Abram L. Friesen,Pedro Domingos
Abstract:Continuous optimization is an important problem in many areas of AI, including vision, robotics, probabilistic inference, and machine learning. Unfortunately, most real-world optimization problems are nonconvex, causing standard convex techniques to find only local optima, even with extensions like random restarts and simulated annealing. We observe that, in many cases, the local modes of the objective function have combinatorial structure, and thus ideas from combinatorial optimization can be brought to bear. Based on this, we propose a problem-decomposition approach to nonconvex optimization. Similarly to DPLL-style SAT solvers and recursive conditioning in probabilistic inference, our algorithm, RDIS, recursively sets variables so as to simplify and decompose the objective function into approximately independent sub-functions, until the remaining functions are simple enough to be optimized by standard techniques like gradient descent. The variables to set are chosen by graph partitioning, ensuring decomposition whenever possible. We show analytically that RDIS can solve a broad class of nonconvex optimization problems exponentially faster than gradient descent with random restarts. Experimentally, RDIS outperforms standard techniques on problems like structure from motion and protein folding.
What problem does this paper attempt to address?
The problem that this paper attempts to solve is the non - convex optimization problem. Specifically, many continuous optimization problems in the field of artificial intelligence are non - convex. Such problems usually have a large number of local optimal solutions, so that standard convex optimization techniques can only find local optimal solutions, even when using extended methods such as random restarts and simulated annealing. The paper proposes a method based on problem decomposition to solve non - convex optimization problems. This method can utilize the combinatorial structure of local patterns in the objective function, simplify and decompose the objective function by recursively setting variables until the remaining sub - functions are simple enough to be optimized using standard techniques such as gradient descent.
### Core contributions of the paper:
1. **Proposing the RDIS algorithm**: The paper proposes an algorithm named RDIS (Recursive Decomposition into Independent Subspaces). This algorithm decomposes the original complex optimization problem into multiple relatively independent sub - problems by recursively selecting variables and fixing them. These sub - problems can be further solved using standard optimization techniques (such as gradient descent).
2. **Theoretical analysis**: The paper theoretically proves that RDIS has an exponential - level time - efficiency advantage compared to traditional methods such as gradient descent and grid search when dealing with certain types of non - convex optimization problems. Specifically, RDIS can solve problems in polynomial time, while traditional methods may require exponential time.
3. **Experimental verification**: The paper experimentally verifies the effectiveness of RDIS in multiple practical applications, including Structure from Motion, high - dimensional sine wave functions, and protein folding. The experimental results show that RDIS significantly outperforms traditional non - convex optimization algorithms on these problems.
### Key concepts and techniques:
- **Local structure**: The paper defines the local decomposability of the objective function and proposes a method to achieve this local structure. By setting some variables, the objective function can be decomposed into multiple almost independent sub - functions, thereby simplifying the optimization process.
- **Hypergraph partitioning**: RDIS uses hypergraph partitioning techniques to select variables, ensuring that the variables selected each time can maximize the decomposition of the remaining variables. This step is the key to RDIS being able to effectively decompose problems.

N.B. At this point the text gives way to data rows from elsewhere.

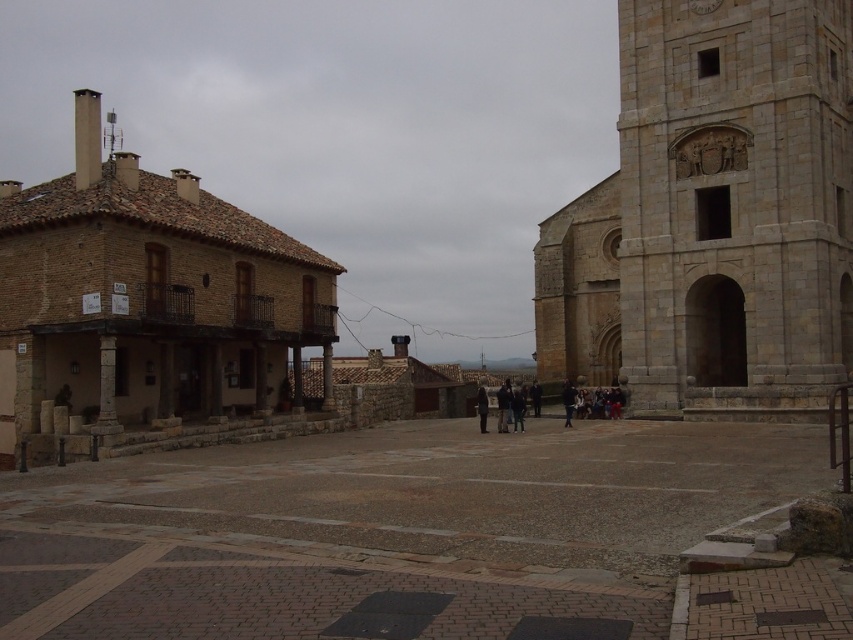
Question: Does smooth stone pavement at center appear on the left side of stone tower at right?

Choices:
 (A) yes
 (B) no

Answer: (A)

Question: Considering the real-world distances, which object is farthest from the dark blue jacket at center?

Choices:
 (A) stone tower at right
 (B) gold textured clock at upper right
 (C) brown brick church at left
 (D) smooth stone pavement at center

Answer: (B)

Question: Is dark blue jacket at center below gold textured clock at upper right?

Choices:
 (A) no
 (B) yes

Answer: (B)

Question: Which object is the closest to the gold textured clock at upper right?

Choices:
 (A) dark blue jacket at center
 (B) stone tower at right
 (C) brown brick church at left
 (D) dark gray coat at center

Answer: (B)

Question: Is brown brick church at left to the left of dark gray coat at center from the viewer's perspective?

Choices:
 (A) no
 (B) yes

Answer: (B)

Question: Which object is farther from the camera taking this photo?

Choices:
 (A) dark blue jacket at center
 (B) smooth stone pavement at center
 (C) gold textured clock at upper right
 (D) dark gray coat at center

Answer: (C)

- **Simplification and decomposition**: RDIS further simplifies the objective function by checking whether each term can be simplified (i.e., its boundary is small enough) and replacing the simplifiable terms with constants. Then, RDIS identifies and decomposes sub - functions through the connected components of the dynamic graph.
### Experimental results:
- **Structure from Motion**: On the Structure from Motion problem, RDIS significantly outperforms Levenberg - Marquardt and the Block Coordinate Descent method (BCD - LM), especially when the problem scale is large.

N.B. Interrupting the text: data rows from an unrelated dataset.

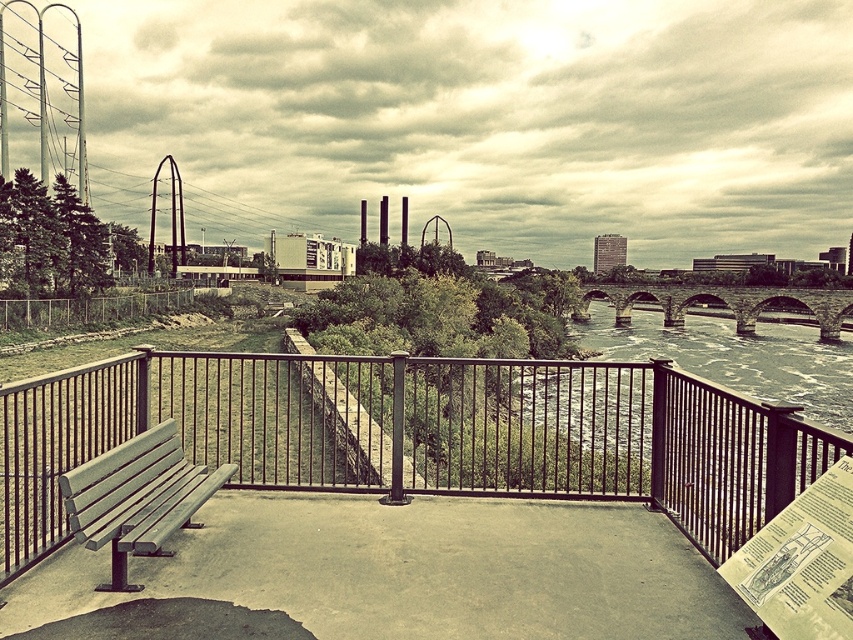
Who is more distant from viewer, [228,465] or [747,300]?

Positioned behind is point [747,300].

I want to click on wooden bench at lower left, so click(x=137, y=497).

Between point (97, 508) and point (657, 289), which one is positioned in front?

Point (97, 508) is more forward.

Identify the location of wooden bench at lower left. (137, 497).

Is metal at left thinner than stone arch bridge at right?

Yes.

Is metal at left taller than stone arch bridge at right?

Incorrect, metal at left's height is not larger of stone arch bridge at right's.

Does point (486, 467) come in front of point (606, 291)?

Yes, point (486, 467) is closer to viewer.

This screenshot has width=853, height=640. I want to click on metal at left, so click(x=416, y=435).

Does point (346, 486) come behind point (169, 440)?

Yes, it is.

Who is more distant from viewer, (144,376) or (129,444)?

Positioned behind is point (144,376).

Which is in front, point (659, 508) or point (128, 461)?

Point (128, 461)

You are a GUI agent. You are given a task and a screenshot of the screen. Output one action in this format:
    pyautogui.click(x=<x>, y=<y>)
    Task: Click on the metal at left
    The height and width of the screenshot is (640, 853).
    Given the screenshot: What is the action you would take?
    pyautogui.click(x=416, y=435)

- **High - dimensional sine wave functions**: On high - dimensional sine wave functions, RDIS can find better minima more quickly, especially when the problem dimension is high.

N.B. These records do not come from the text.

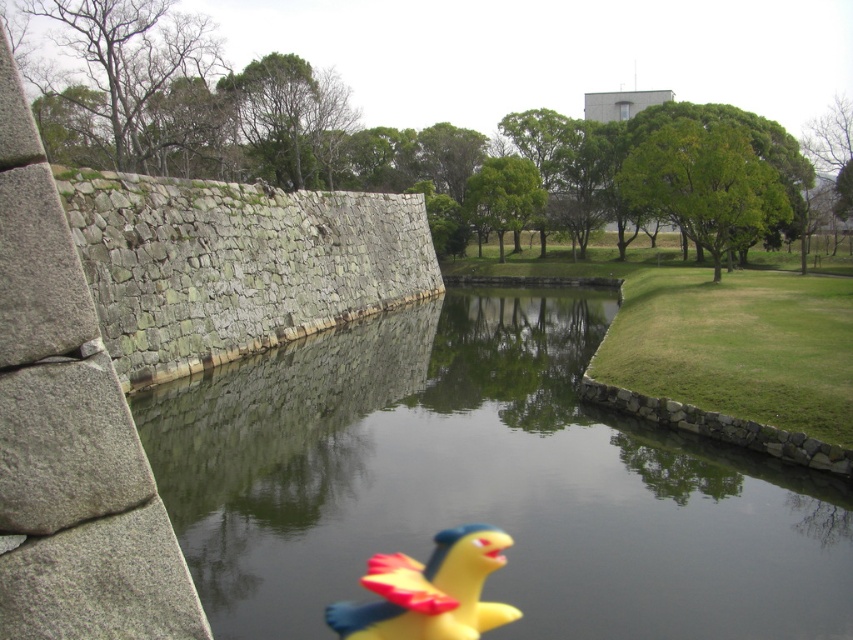
Question: Can you confirm if clear glass water at center is thinner than yellow rubber duck at center?

Choices:
 (A) no
 (B) yes

Answer: (A)

Question: Observing the image, what is the correct spatial positioning of clear glass water at center in reference to yellow rubber duck at center?

Choices:
 (A) below
 (B) above

Answer: (B)

Question: Does clear glass water at center lie in front of yellow rubber duck at center?

Choices:
 (A) yes
 (B) no

Answer: (B)

Question: Which point appears farthest from the camera in this image?

Choices:
 (A) (401, 628)
 (B) (526, 609)

Answer: (B)

Question: Which object is farther from the camera taking this photo?

Choices:
 (A) clear glass water at center
 (B) yellow rubber duck at center

Answer: (A)

Question: Which point is farther to the camera?

Choices:
 (A) (416, 634)
 (B) (223, 408)

Answer: (B)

- **Protein folding**: On the protein folding problem, RDIS also performs well and can find lower - energy configurations, outperforming the Conjugate Gradient Descent (CGD) and the Block Coordinate Descent method (BCD - CGD).
In general, by proposing the RDIS algorithm, this paper provides a new method to solve non - convex optimization problems, which not only has theoretical advantages but also shows significant performance improvements in practical applications.